To accomplish his goal, Hackett in 2012 founded Healthy Kids/Brighter Future, attracting doctors, academics and a lawyer to the board. With help from Harvard Medical School professors, Hackett set up an ambitious nonprofit model in which 100% of donations go directly to funding health projects.
The charity also implements direct treatments through school-based healthcare, providing physical exams, antibiotics and immunizations. It focuses on teacher empowerment, giving educators training on how to teach kids about their health. Due to Hackett’s efforts, almost 15,000 Zambian children now have health education programs in their schools.
This past summer, Hackett received a Thomas Andrew McKinley ’06 Entrepreneur Grant Fund from Bowdoin to work on strengthening the nonprofit. He raised $15,000, which included some of his grant money, to support the health projects and the children in the program.
Now Hackett is trying to raise $60,000 to expand the reach of Healthy Kids/Brighter Future.

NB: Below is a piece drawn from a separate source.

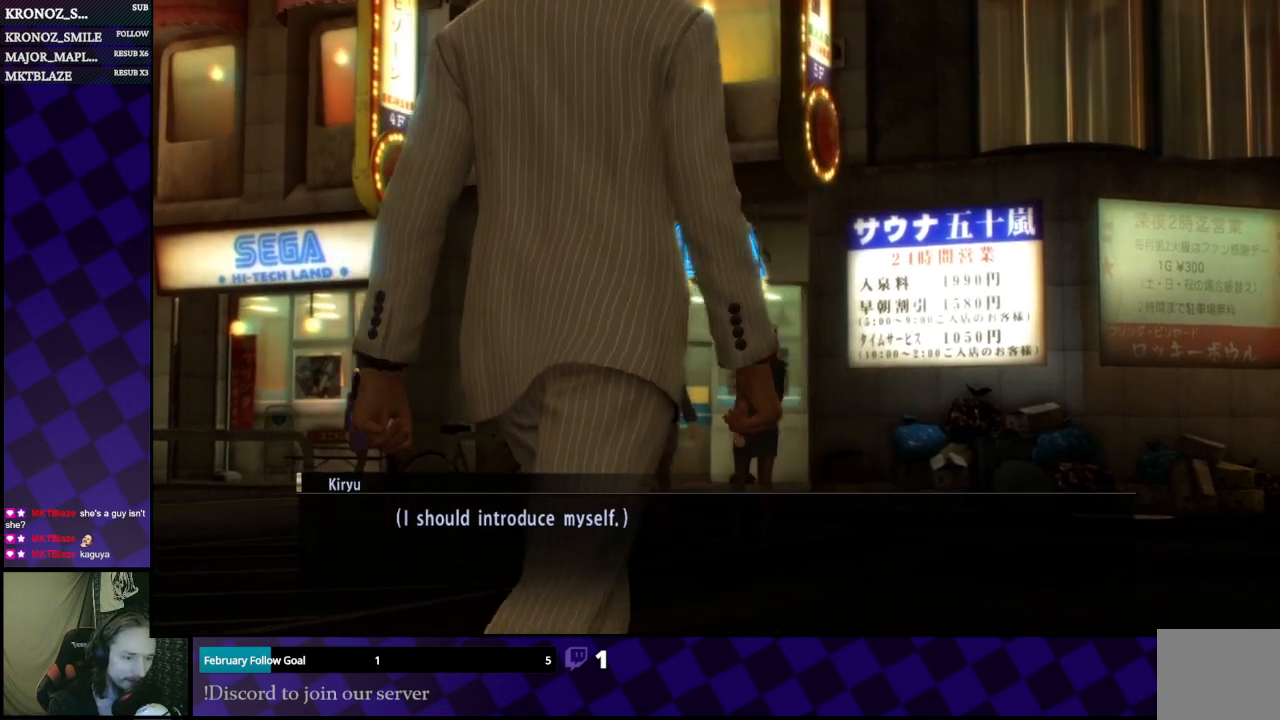
{"buttons": [], "left_stick": "center", "right_stick": "center", "events": []}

The program can support a child for just $5, and Hackett says he hopes that pen-pal partnerships between American and Zambian schools will allow the organization to grow. “We are still working on some of the logistics but hope to have the program up and running a couple of months and will start to look for schools who might be interested,” Hackett said.
It’s difficult to understate the impact that health has on the children of Lusaka, Hackett emphasized. Without the obstacle of disease, children can spend more time in school and break the cycle of poverty.